**Selected extract**:
# Control Panel Problem



## 2loons (Jan 23, 2011)

I have a 2011 Bessecarr E520 which has been on hook up for the last couple of weeks. Today I took off hook-up to take for a short drive and the habitation and engine battery lights are flashing and there is a periodic beep. :?


----------



## trevorf (May 16, 2005)

Take off control panel and remove the power lead from the rear. Wait 10 secs then reconnect. This should reset it. Quite a common problem on Swifts and Bessacarrs.




Trevor


----------



## 2loons (Jan 23, 2011)

thanks for the reply trevor will do as you suggest will let you know how i get on (i maybe a long time but i shall return)


----------



## 2loons (Jan 23, 2011)

thanks again trevor, did what you told me it worked. much appreciated


----------



## trevorf (May 16, 2005)

You are welcome. Thanks for letting us know the outcome. Nice to be appreciated   




Trevor


----------



## Penquin (Oct 15, 2007)

We had the same problem on our Swift half way around Nantes and were given the same advice - it works well but is not included in any manual supplied by Swift.......  

Thank heavens for helpful people like Trevor, that is one of the strengths of MHF - there is usually someone around who knows the answer if you know the question..... :lol: 

So from me, it is a general "Thanks" for all of the really helpful advice that is so readily available on MHF......  

Dave


----------

**Task to complete**: Rework the control panel thread: write out everything from "Thank heavens for" down to "available on MHF......", putting "this forum" wherever "MHF" appears.

**Dataset extract**:
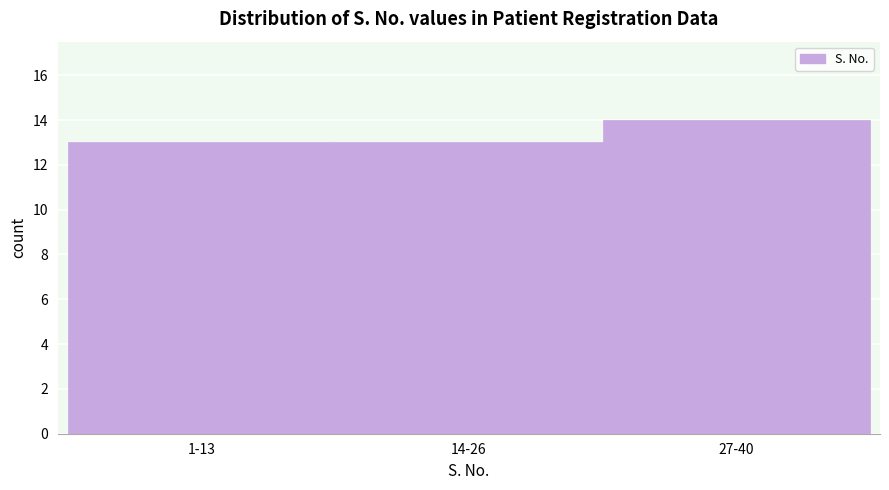

Reading left to right, list all the values displayed in this chart.

1-13=13	14-26=13	27-40=14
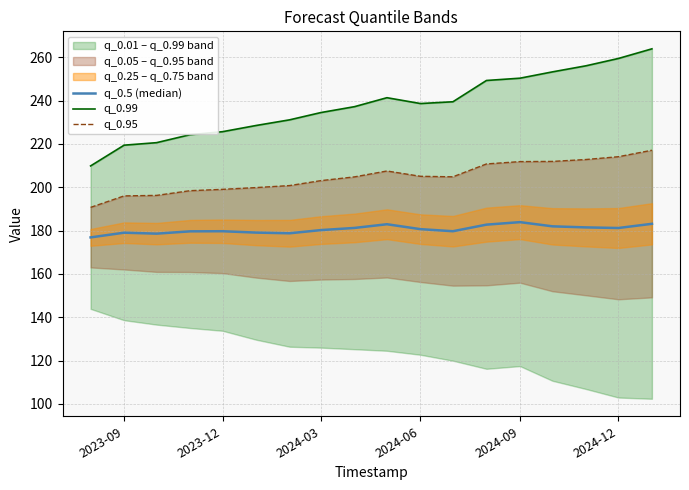

Is the value of q_0.5 (median) at 2024-03 greater than the value of q_0.95 at 2024-09?

No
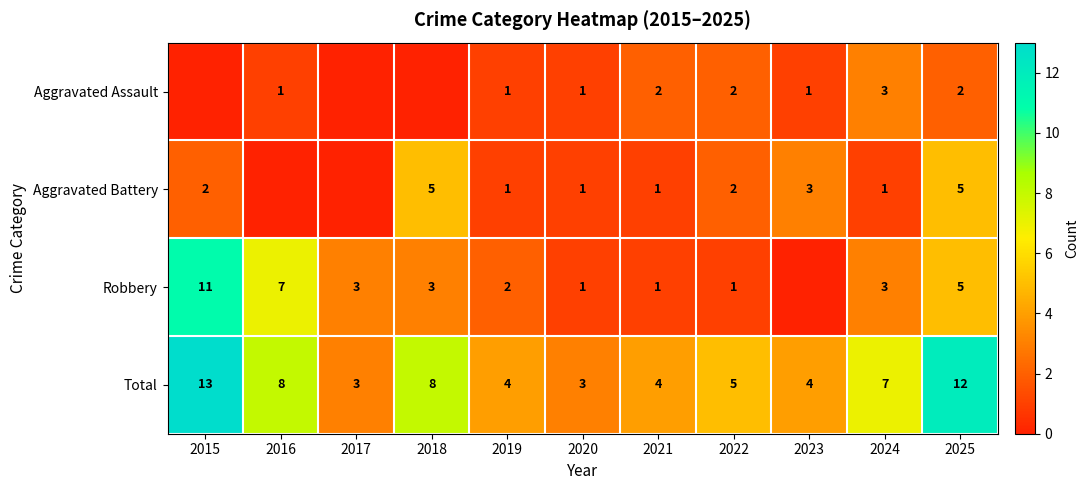

At how many categories does at least one series exceed 2?

11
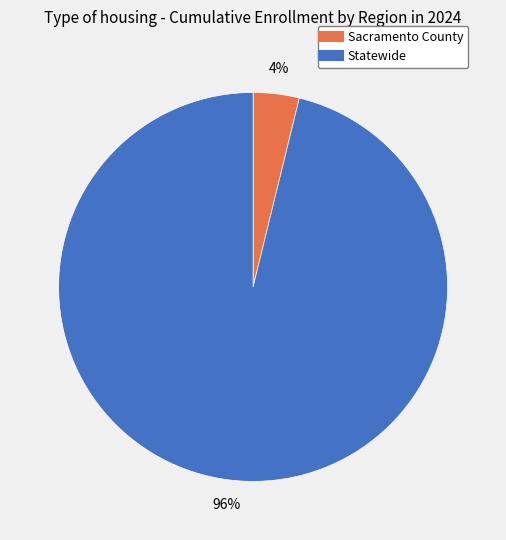

How many slices are in this pie chart?

2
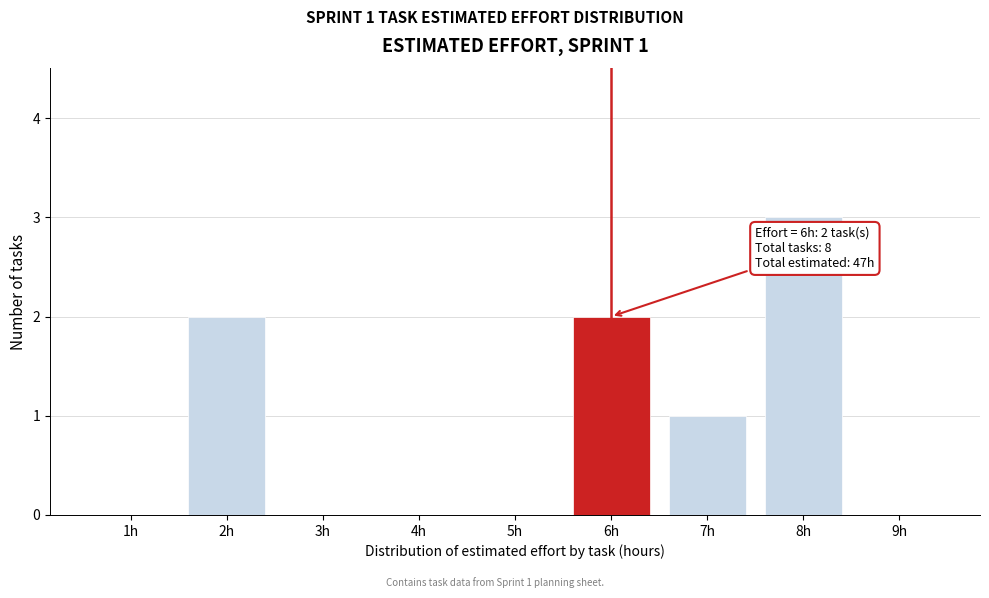

Over which range of the x-axis is the bar tallest?

7.5 to 8.5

**Written reply**:
Thank heavens for helpful people like Trevor, that is one of the strengths of this forum - there is usually someone around who knows the answer if you know the question..... :lol: 

So from me, it is a general "Thanks" for all of the really helpful advice that is so readily available on this forum......